§ Problem to solve:
Copy every row below line for line, and leave the pictures out of your answer.
- - - - -
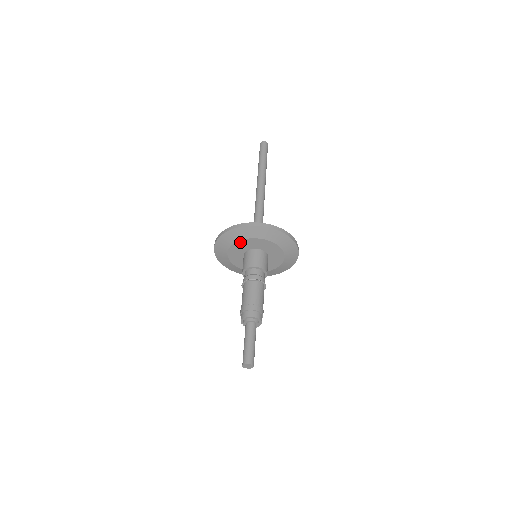
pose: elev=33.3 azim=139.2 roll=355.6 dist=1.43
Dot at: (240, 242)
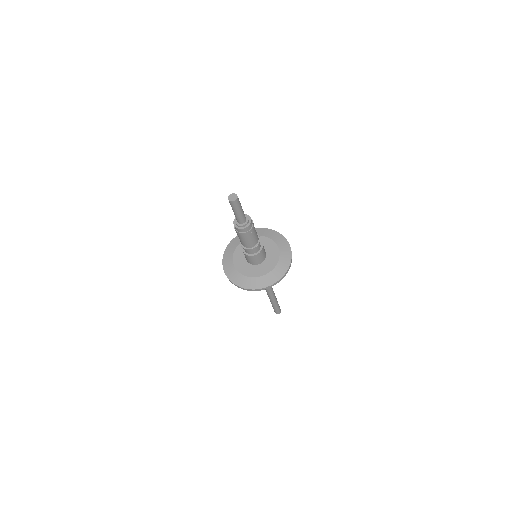
Dot at: occluded
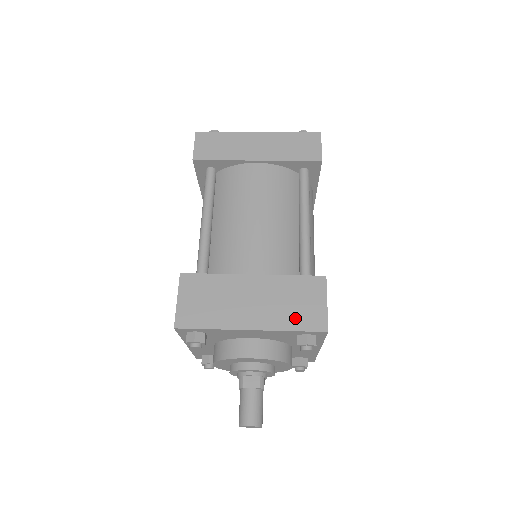
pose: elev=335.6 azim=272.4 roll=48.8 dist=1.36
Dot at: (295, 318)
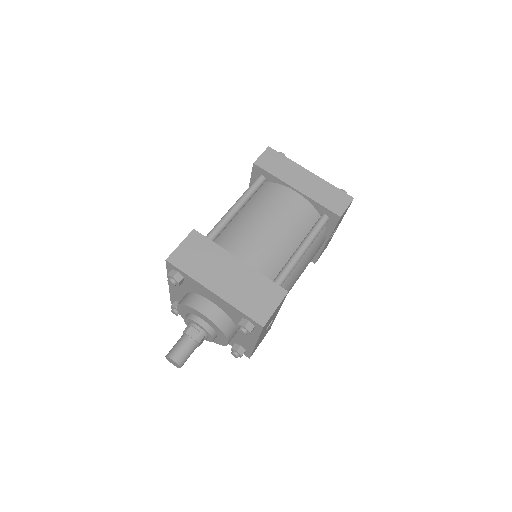
Dot at: (248, 304)
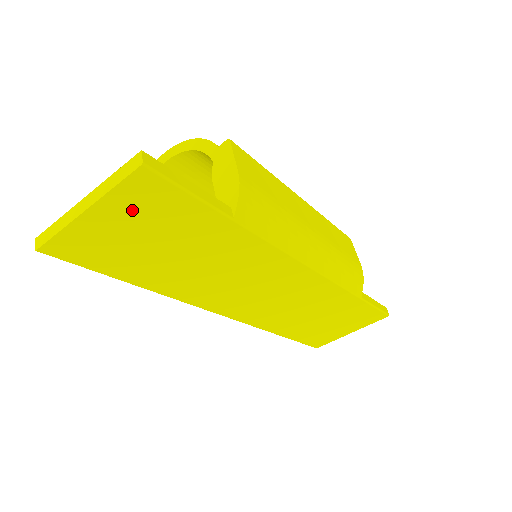
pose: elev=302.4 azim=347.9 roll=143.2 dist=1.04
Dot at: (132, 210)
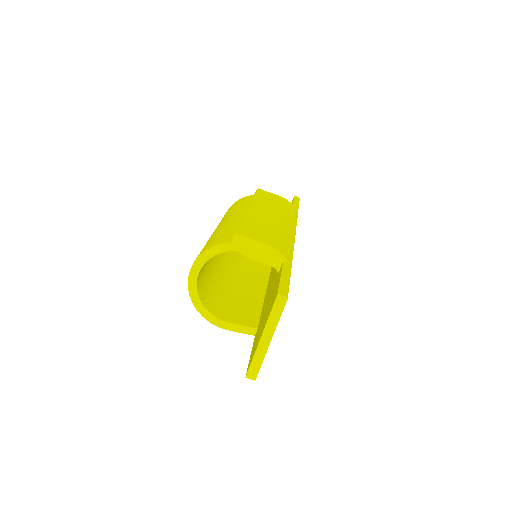
Dot at: occluded
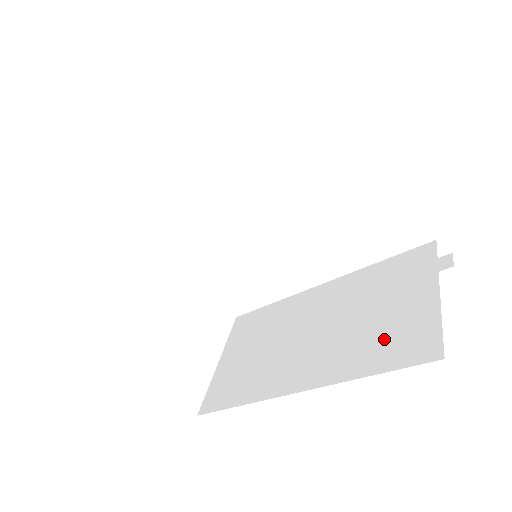
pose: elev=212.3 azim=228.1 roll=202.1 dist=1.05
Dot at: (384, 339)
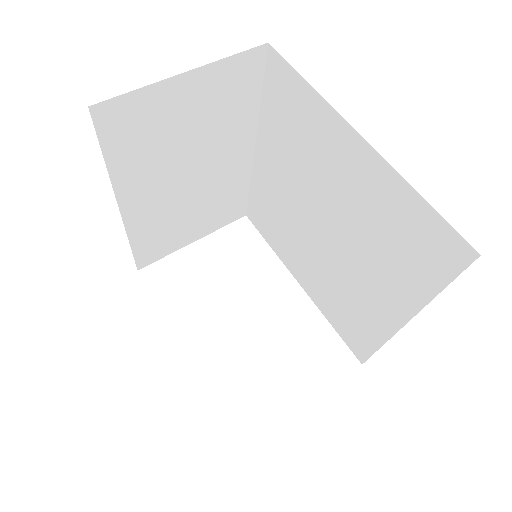
Dot at: occluded
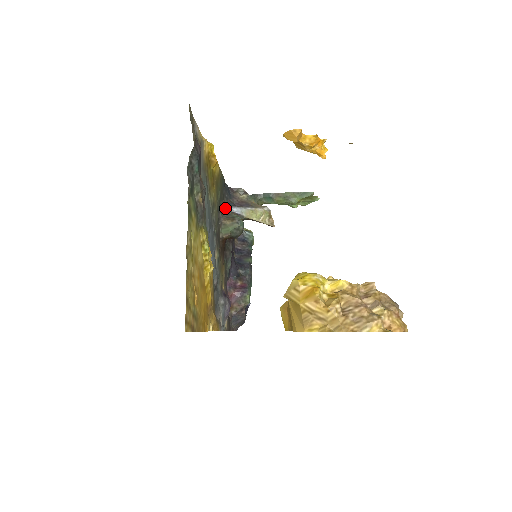
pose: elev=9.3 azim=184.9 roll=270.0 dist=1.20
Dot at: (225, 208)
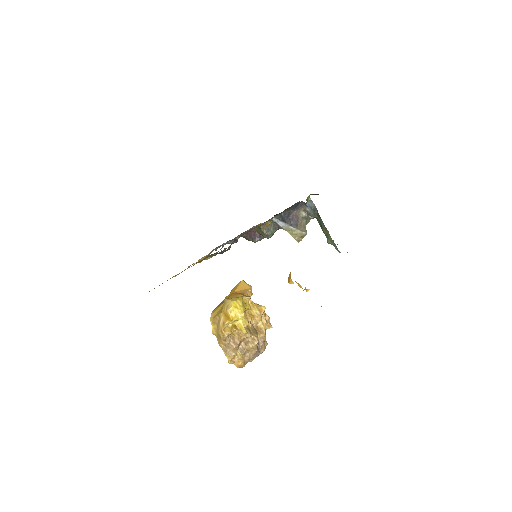
Dot at: (274, 219)
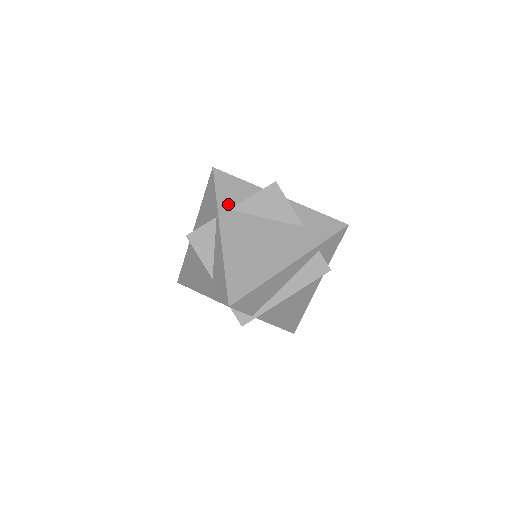
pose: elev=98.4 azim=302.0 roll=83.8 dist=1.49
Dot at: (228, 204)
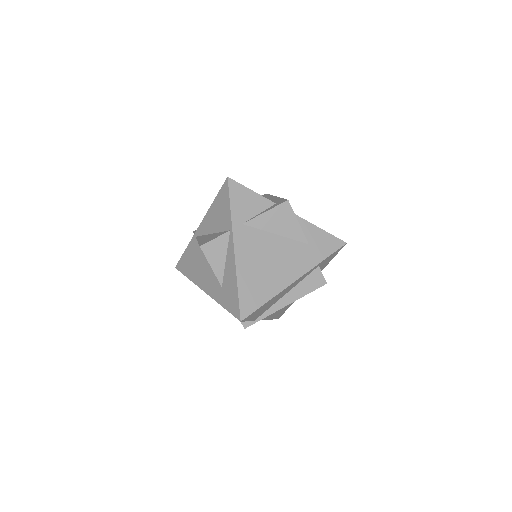
Dot at: (241, 218)
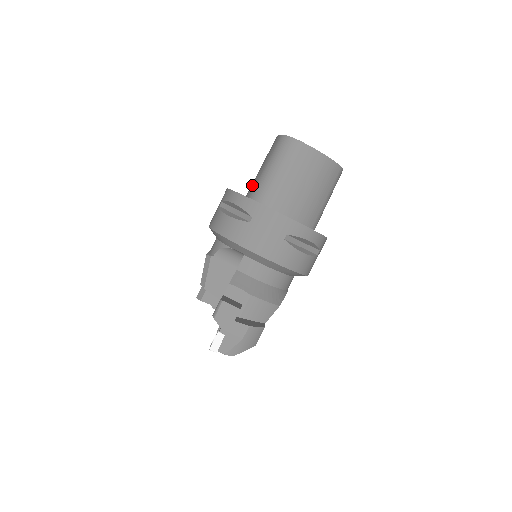
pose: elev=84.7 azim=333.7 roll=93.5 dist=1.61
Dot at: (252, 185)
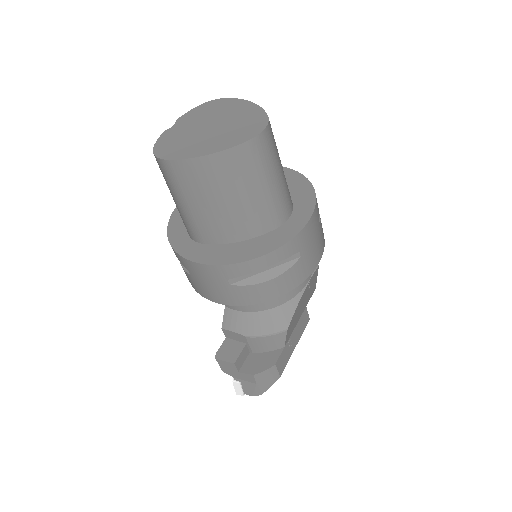
Dot at: occluded
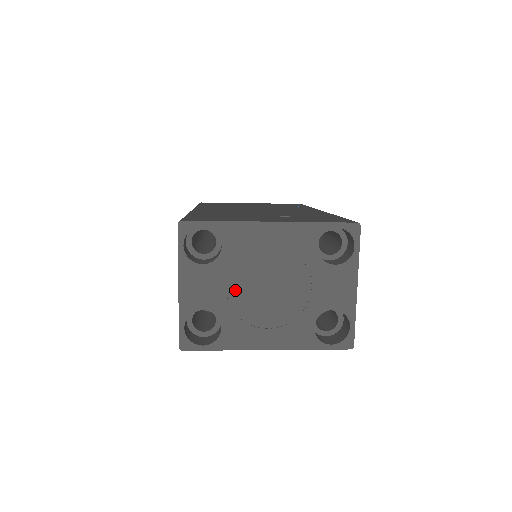
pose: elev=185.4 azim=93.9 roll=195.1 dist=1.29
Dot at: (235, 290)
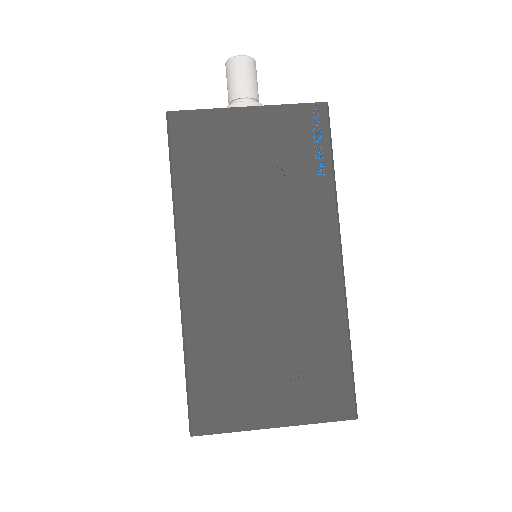
Dot at: occluded
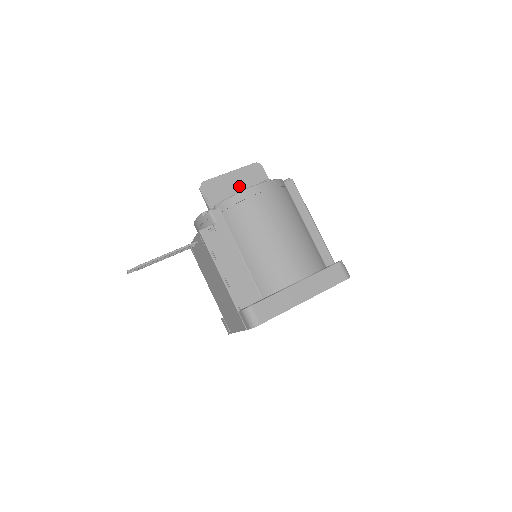
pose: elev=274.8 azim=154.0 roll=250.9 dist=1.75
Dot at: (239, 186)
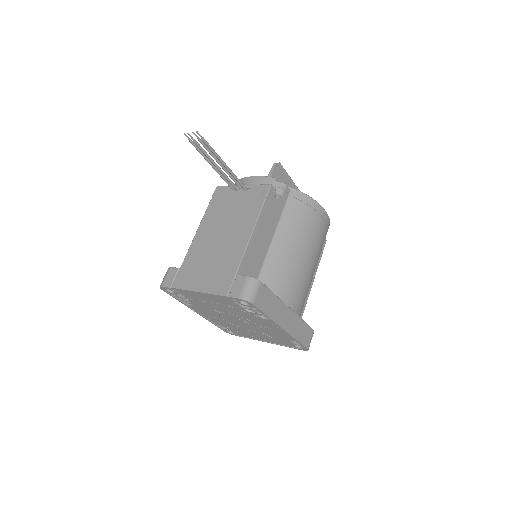
Dot at: occluded
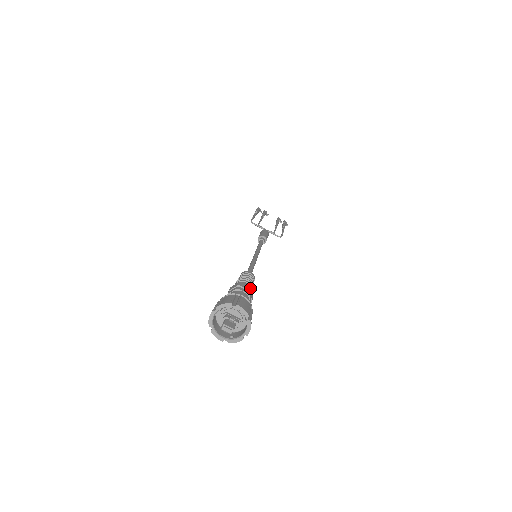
- - - - -
§ Task solution:
pose: elev=33.3 azim=139.2 roll=355.6 dist=1.43
Dot at: (240, 242)
Dot at: occluded
pose: elev=335.6 azim=272.4 roll=48.8 dist=1.36
Dot at: (295, 318)
Dot at: (248, 304)
pose: elev=302.4 azim=347.9 roll=143.2 dist=1.04
Dot at: (132, 210)
Dot at: occluded
pose: elev=212.3 azim=228.1 roll=202.1 dist=1.05
Dot at: (384, 339)
Dot at: occluded
pose: elev=9.3 azim=184.9 roll=270.0 dist=1.20
Dot at: (225, 208)
Dot at: (274, 219)
pose: elev=98.4 azim=302.0 roll=83.8 dist=1.49
Dot at: (228, 204)
Dot at: (241, 218)
pose: elev=84.7 azim=333.7 roll=93.5 dist=1.61
Dot at: (252, 185)
Dot at: occluded
pose: elev=185.4 azim=93.9 roll=195.1 dist=1.29
Dot at: (235, 290)
Dot at: occluded
pose: elev=274.8 azim=154.0 roll=250.9 dist=1.75
Dot at: (239, 186)
Dot at: occluded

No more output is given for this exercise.